Pour les lecteurs intéressés à plus de détails, voilà les principaux blogs que je suivais dernièrement ces derniers temps (et pourquoi je vais bientôt être en manque).
Depuis plus de 2 ans, "Silas Crosby" a quitté la Colombie Britanique est allé passer quelques mois en Patagonie. Son skipper écrit avec régularité de petites notes pleines d'humour, que j'apprécie pour leur finesse, même lorsqu'elles évoquent le quotidien. Il est maintenant de retour dans le nord, plus quelques semaines de navigation.

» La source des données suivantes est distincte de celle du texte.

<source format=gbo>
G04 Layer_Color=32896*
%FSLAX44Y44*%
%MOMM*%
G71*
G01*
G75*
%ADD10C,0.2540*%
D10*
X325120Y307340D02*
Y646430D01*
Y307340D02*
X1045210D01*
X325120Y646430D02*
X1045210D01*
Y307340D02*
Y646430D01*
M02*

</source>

Heidi et Nicolas sont partis d'Europe, sur "Fleur de Sel" , pour un tour du monde passant par la Patagonie également. Avant de partir pour la grande boucle, ils se sont offert un tour en Norvège, et c'est d'ailleurs par leurs notes sur ce pays que nous avons fait connaissance avec eux, lors de nos propres préparatifs pour la Norvège. Leurs notes de blog sont surtout narratives et un peu trop longues à mon gout, mais leur approche réfléchie et rustique me plait, je me suis attachée à leur histoire. Et voilà que la semaine dernière, ils annoncent une grande décision: interrompre l'itinérance et tenter de s'implanter professionnellement en Nouvelle Calédonie ! Zut. C'est une bonne idée pour eux, certainement, mais leur histoire va (re)devenir terrienne.

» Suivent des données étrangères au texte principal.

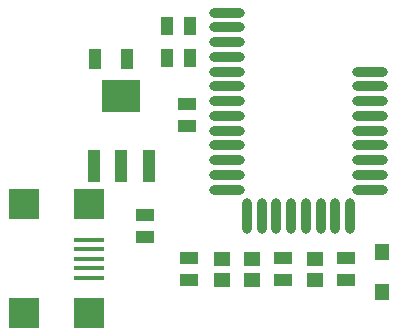
<source format=gtp>
G04*
G04 #@! TF.GenerationSoftware,Altium Limited,Altium Designer,21.0.9 (235)*
G04*
G04 Layer_Color=8421504*
%FSLAX25Y25*%
%MOIN*%
G70*
G04*
G04 #@! TF.SameCoordinates,28F69A72-3BD6-4D5A-B4D2-E5632D31EE07*
G04*
G04*
G04 #@! TF.FilePolarity,Positive*
G04*
G01*
G75*
%ADD14O,0.11811X0.03347*%
%ADD15O,0.03347X0.11811*%
%ADD16R,0.03937X0.10630*%
%ADD17R,0.12992X0.10630*%
%ADD18R,0.04331X0.06693*%
%ADD19R,0.09843X0.01772*%
%ADD20R,0.09843X0.09843*%
%ADD21R,0.05512X0.04724*%
%ADD22R,0.05906X0.04331*%
%ADD23R,0.04331X0.05906*%
%ADD24R,0.04724X0.05315*%
D14*
X212221Y188902D02*
D03*
Y183980D02*
D03*
Y179059D02*
D03*
Y174138D02*
D03*
Y169217D02*
D03*
Y164295D02*
D03*
Y159374D02*
D03*
Y154453D02*
D03*
Y149531D02*
D03*
X164779D02*
D03*
Y154453D02*
D03*
Y159374D02*
D03*
Y164295D02*
D03*
Y169217D02*
D03*
Y174138D02*
D03*
Y179059D02*
D03*
Y183980D02*
D03*
Y188902D02*
D03*
Y193823D02*
D03*
Y198744D02*
D03*
Y203665D02*
D03*
Y208587D02*
D03*
D15*
X205724Y140870D02*
D03*
X200803D02*
D03*
X195882D02*
D03*
X190961D02*
D03*
X186039D02*
D03*
X181118D02*
D03*
X176197D02*
D03*
X171276D02*
D03*
D16*
X120445Y157386D02*
D03*
X129500D02*
D03*
X138555D02*
D03*
D17*
X129500Y180614D02*
D03*
D18*
X131315Y193000D02*
D03*
X120685D02*
D03*
D19*
X118689Y132799D02*
D03*
Y129650D02*
D03*
Y126500D02*
D03*
Y123350D02*
D03*
Y120201D02*
D03*
D20*
Y144650D02*
D03*
Y108350D02*
D03*
X97114Y144650D02*
D03*
Y108350D02*
D03*
D21*
X163000Y126543D02*
D03*
Y119457D02*
D03*
X194000D02*
D03*
Y126543D02*
D03*
X173000D02*
D03*
Y119457D02*
D03*
D22*
X151500Y178240D02*
D03*
Y170760D02*
D03*
X137500Y133606D02*
D03*
Y141087D02*
D03*
X204500Y119260D02*
D03*
Y126740D02*
D03*
X151947Y119260D02*
D03*
Y126740D02*
D03*
X183500Y119260D02*
D03*
Y126740D02*
D03*
D23*
X144760Y193500D02*
D03*
X152240D02*
D03*
X144760Y204000D02*
D03*
X152240D02*
D03*
D24*
X216500Y128595D02*
D03*
Y115405D02*
D03*
M02*

</source>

Marcie et David, à bord de "Nine of Cups", naviguent, eux, depuis 2000, et le titre de leur blog l'annonce : "ce n'est pas seulement un voyage, c'est notre style de vie". Je ne les suis que depuis quelques mois mais j'apprécie leur façon de témoigner de manière simple de leur vie itinérante et à flot, en abordant des sujets extrèmement variés, avec simplicité. Deux drames familliaux sucessifs les ont ramenés d'un coup d'avion au pays, où ils sont actuellement, continuant à écrire dans leur blog pour se changer les idées.
Claire et Gaétan terminent actuellement un tour du monde entamé en 2010 sur "Ty Punch", petit bateau de 9m. Un tour du monde par la voie la plus courante de nos jours: le canal de panama et la route des alizés, avec une bifurcation par le sud de l'afrique au final, pour éviter les zones à pirates de la Somalie.

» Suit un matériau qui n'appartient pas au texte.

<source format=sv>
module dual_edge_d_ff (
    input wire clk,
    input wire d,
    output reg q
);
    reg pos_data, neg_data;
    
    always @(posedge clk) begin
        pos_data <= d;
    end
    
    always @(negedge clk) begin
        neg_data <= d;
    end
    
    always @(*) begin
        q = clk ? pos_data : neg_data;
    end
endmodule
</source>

Karen et Jim ont mis fin le mois dernier (raisons de santé) à une itinérance qui les a conduits de la Colombie Britanique à la Nouvelle Zélande. Ils ont mis leur petit voilier "Sockdolager" sur un cargo pour la route du retour et embarqué eux-mêmes comme passagers sur ledit cargo.
Jeanne Socrates, 70 ans, achèvera début juillet son tour du monde sans escale sur "Nereida"....respect. Ses petits bulletins quotidiens très factuels et très mécaniques ne laissseront aucune trace dans la littérature mais son aventure, oui.
J'avais plaisir à suivre un seul blog de famille en voyage, un blog alimenté peu souvent, mais très typé. Une écriture incisive et intimiste, habillé de la "street photography" de l'auteur qui manie le noir et blanc avec talent. Ce blog me changeait vraiment des écritures et photos sans personnalité qu'on trouve souvent. Mais les dernières nouvelles de "Pingouin Tropical" datent de février.